Task directions
Your answer should be every line of the entries that has the string "Ачинск" in it.

(Given records)

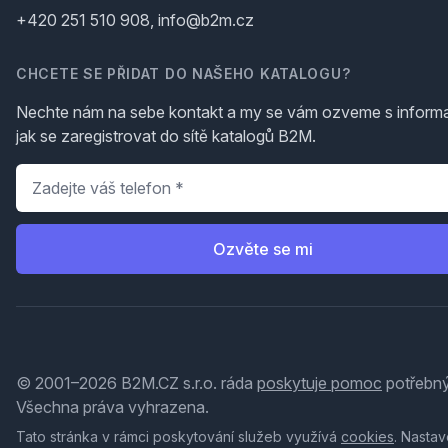
+420 251 510 908, info@b2m.cz
CHCETE SE PŘIDAT DO NAŠEHO KATALOGU?
Nechte nám na sebe kontakt a my se vám ozveme s inform
jak se zaregistrovat do sítě katalogů B2M.
Telefon
*
Ozvěte se mi
© 2001–2026 B2M.CZ s.r.o. ráda
poskytuje pomoc
potřebný
Všechna práva vyhrazena.
Tato stránka v rámci poskytování služeb využívá
cookies
. Nastav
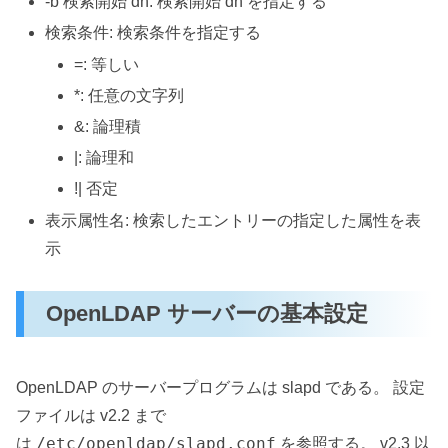
-b 検索開始 dn: 検索開始 dn を指定する
検索条件: 検索条件を指定する
=: 等しい
*: 任意の文字列
&: 論理積
|: 論理和
!| 否定
表示属性名: 検索したエントリーの指定した属性を表
示
OpenLDAP サーバーの基本設定
OpenLDAP のサーバープログラムは slapd である。 設定
ファイルは v2.2 まで
/etc/openldap/slapd.conf
は
を参照する。 v2.3 以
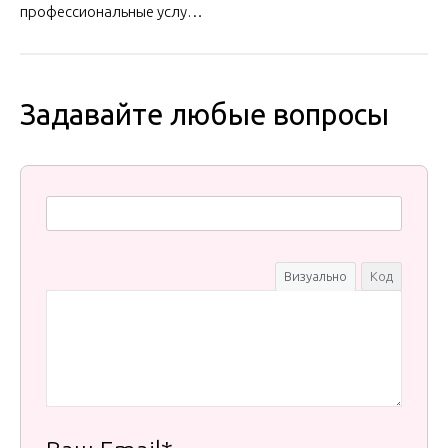
профессиональные услу…
Задавайте любые вопросы
Визуально
Код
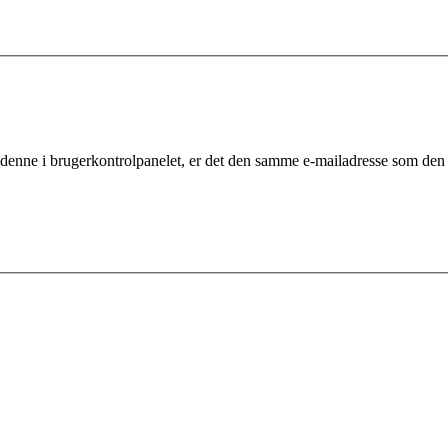
 denne i brugerkontrolpanelet, er det den samme e-mailadresse som den 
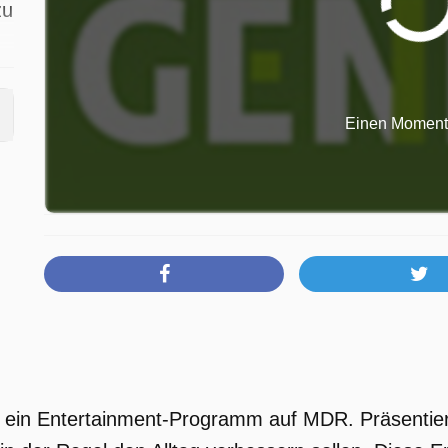
zu
in
Einen Moment b
an
s
st ein Entertainment-Programm auf MDR. Präsentie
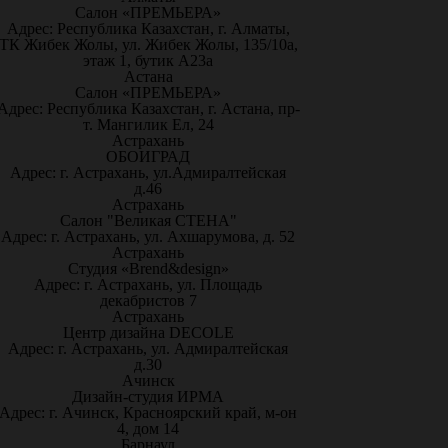
Салон «ПРЕМЬЕРА»
Адрес: Республика Казахстан, г. Алматы,
ТК Жибек Жолы, ул. Жибек Жолы, 135/10а,
этаж 1, бутик А23а
Астана
Салон «ПРЕМЬЕРА»
Адрес: Республика Казахстан, г. Астана, пр-
т. Мангилик Ел, 24
Астрахань
ОБОИГРАД
Адрес: г. Астрахань, ул.Адмиралтейская
д.46
Астрахань
Салон "Великая СТЕНА"
Адрес: г. Астрахань, ул. Ахшарумова, д. 52
Астрахань
Студия «Brend&design»
Адрес: г. Астрахань, ул. Площадь
декабристов 7
Астрахань
Центр дизайна DECOLE
Адрес: г. Астрахань, ул. Адмиралтейская
д.30
Ачинск
Дизайн-студия ИРМА
Адрес: г. Ачинск, Красноярский край, м-он
4, дом 14
Барнаул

(End Given records)

Task result
Ачинск
Адрес: г. Ачинск, Красноярский край, м-он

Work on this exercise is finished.